Freelance web developers in Europe charge between €35 and €120 per hour, depending on experience and location. In Dublin, the average is around €65-€85/hour.
So if your website takes 50 hours:
- At €65/hour: €3,250
- At €85/hour: €4,250
That’s why clients say, “I just need a simple website.” They hear $500. You hear 50 hours of work. That gap is where misunderstandings happen.
Always give a range. Say: “A basic site usually takes 30-50 hours, which comes to €2,000-€3,500.” That sets expectations. It also protects you when they ask for “just one more change.”
How to estimate your own projects
Here’s a simple system I use for every new client:
- Break the project into parts: Design, Development, Content, Testing, Training.
- Estimate hours for each part based on past projects.

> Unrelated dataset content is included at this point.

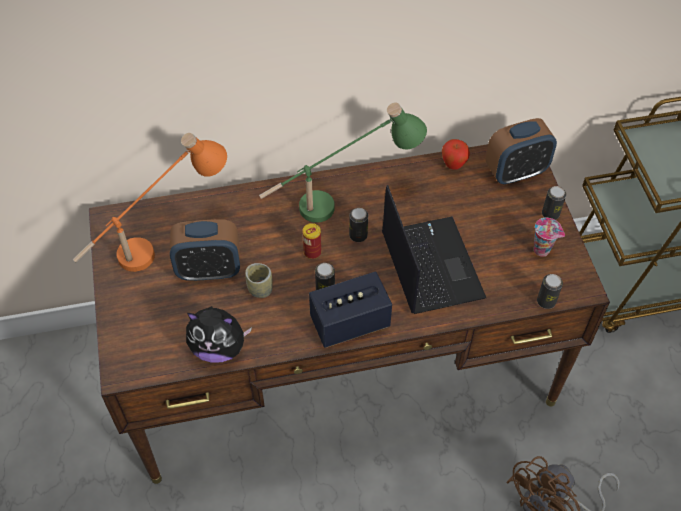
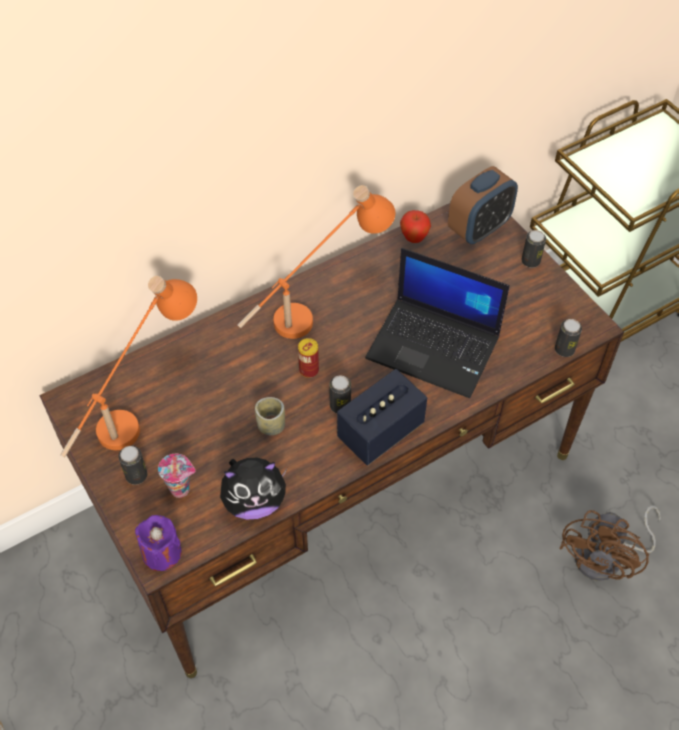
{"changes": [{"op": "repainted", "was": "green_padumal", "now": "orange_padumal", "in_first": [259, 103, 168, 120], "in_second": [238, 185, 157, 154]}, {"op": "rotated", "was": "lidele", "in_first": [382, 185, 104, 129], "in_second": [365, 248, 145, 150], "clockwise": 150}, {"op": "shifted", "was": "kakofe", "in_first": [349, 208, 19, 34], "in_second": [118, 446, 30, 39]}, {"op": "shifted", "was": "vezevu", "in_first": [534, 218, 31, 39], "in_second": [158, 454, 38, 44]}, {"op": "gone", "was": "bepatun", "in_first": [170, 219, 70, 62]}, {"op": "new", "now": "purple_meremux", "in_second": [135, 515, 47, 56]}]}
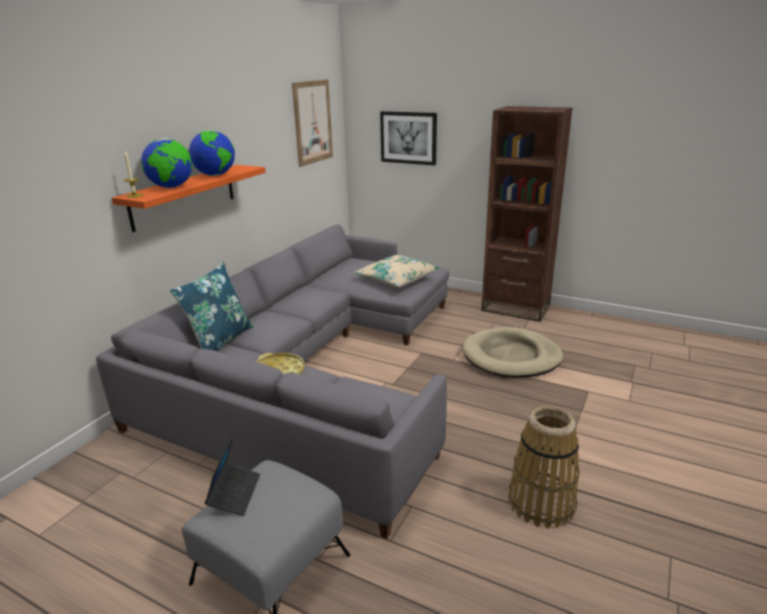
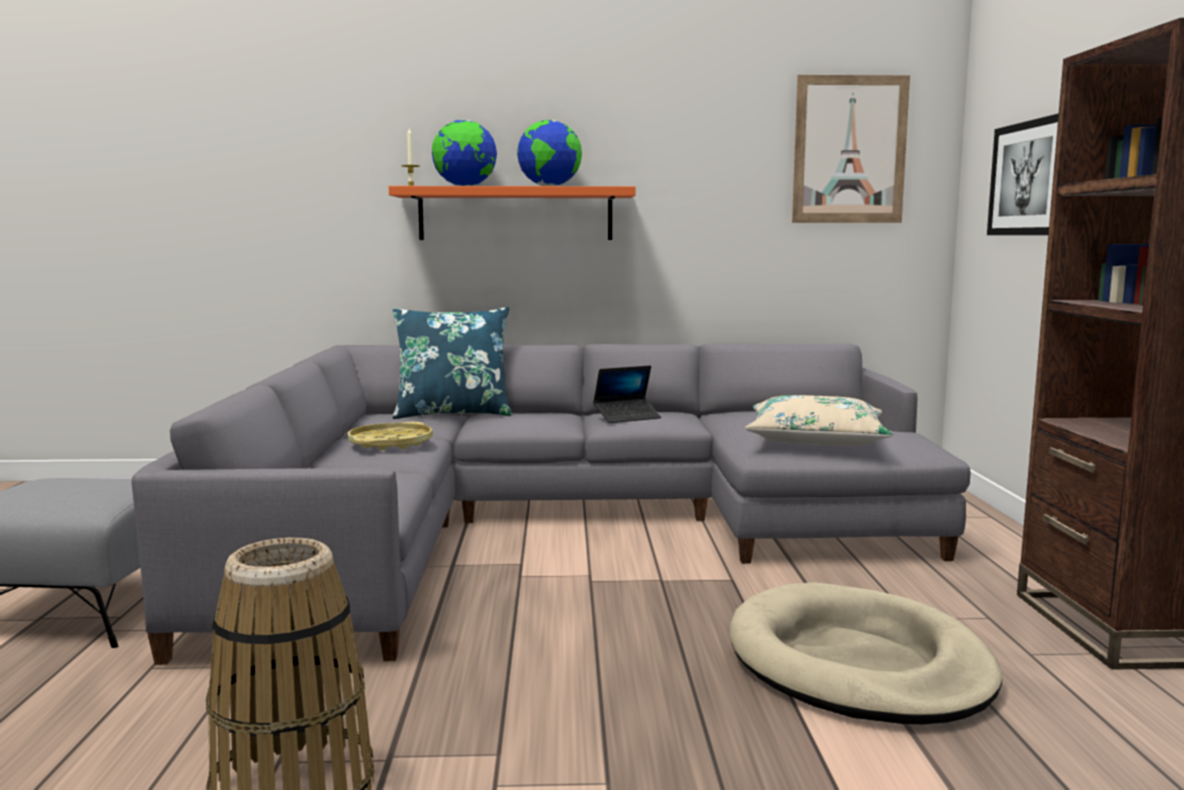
{"changes": [{"op": "shifted", "was": "lidele", "in_first": [205, 436, 55, 80], "in_second": [593, 366, 68, 57]}]}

Don’t guess - look at your last three similar jobs.
- Add 20% buffer for revisions and delays.
- Don’t forget admin time: emails, calls, invoicing. Add 5-10 hours.

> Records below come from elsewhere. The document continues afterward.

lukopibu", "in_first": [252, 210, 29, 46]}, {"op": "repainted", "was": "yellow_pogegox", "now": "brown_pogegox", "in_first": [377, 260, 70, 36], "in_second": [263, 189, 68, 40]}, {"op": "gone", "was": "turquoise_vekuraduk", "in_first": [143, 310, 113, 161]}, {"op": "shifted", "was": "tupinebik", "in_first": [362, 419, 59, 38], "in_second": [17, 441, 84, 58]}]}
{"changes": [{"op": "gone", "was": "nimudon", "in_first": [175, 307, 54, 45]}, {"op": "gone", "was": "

- Quote a range, not a fixed price.
Example: A client wants a 6-page site with a blog and contact form.
- Design: 10 hours
- Development: 20 hours
- Content: 15 hours (you’re writing and editing)
- Testing: 8 hours
- Training: 3 hours
- Admin: 7 hours
- Buffer: 10% of 63 = 6 hours
- Total: 69 hours
That’s €4,500-€5,500 at €65-€80/hour. Now you’re not guessing. You’re calculating.
What happens when you undercharge?
I took a job once for €1,500 to build a 10-page site. I thought, “It’s just WordPress. I’ll knock it out in 20 hours.” It took 68 hours. I lost €3,500 in time. I didn’t make a profit. I didn’t even cover my coffee.
Undercharging doesn’t help the client. It hurts you. And it devalues the whole industry. Clients start thinking websites should cost €500. Then they hire someone overseas who charges €10/hour and gets a broken, slow site that crashes on mobile.
Good web development isn’t cheap. It’s an investment. And if you’re not pricing it right, you’re not being taken seriously.
Final takeaway: It’s not about speed. It’s about value.
A website isn’t a poster. It’s a salesperson. It’s a brand. It’s your digital storefront. If you want it to work - to bring in leads, to convert visitors, to look professional - it needs time.
Don’t ask, “How fast can you build it?” Ask, “How well can you build it?”
And if someone promises you a full website in three days for €500? Walk away. They’re not building a website. They’re building a template with your logo slapped on it. And you’ll be the one paying for it later.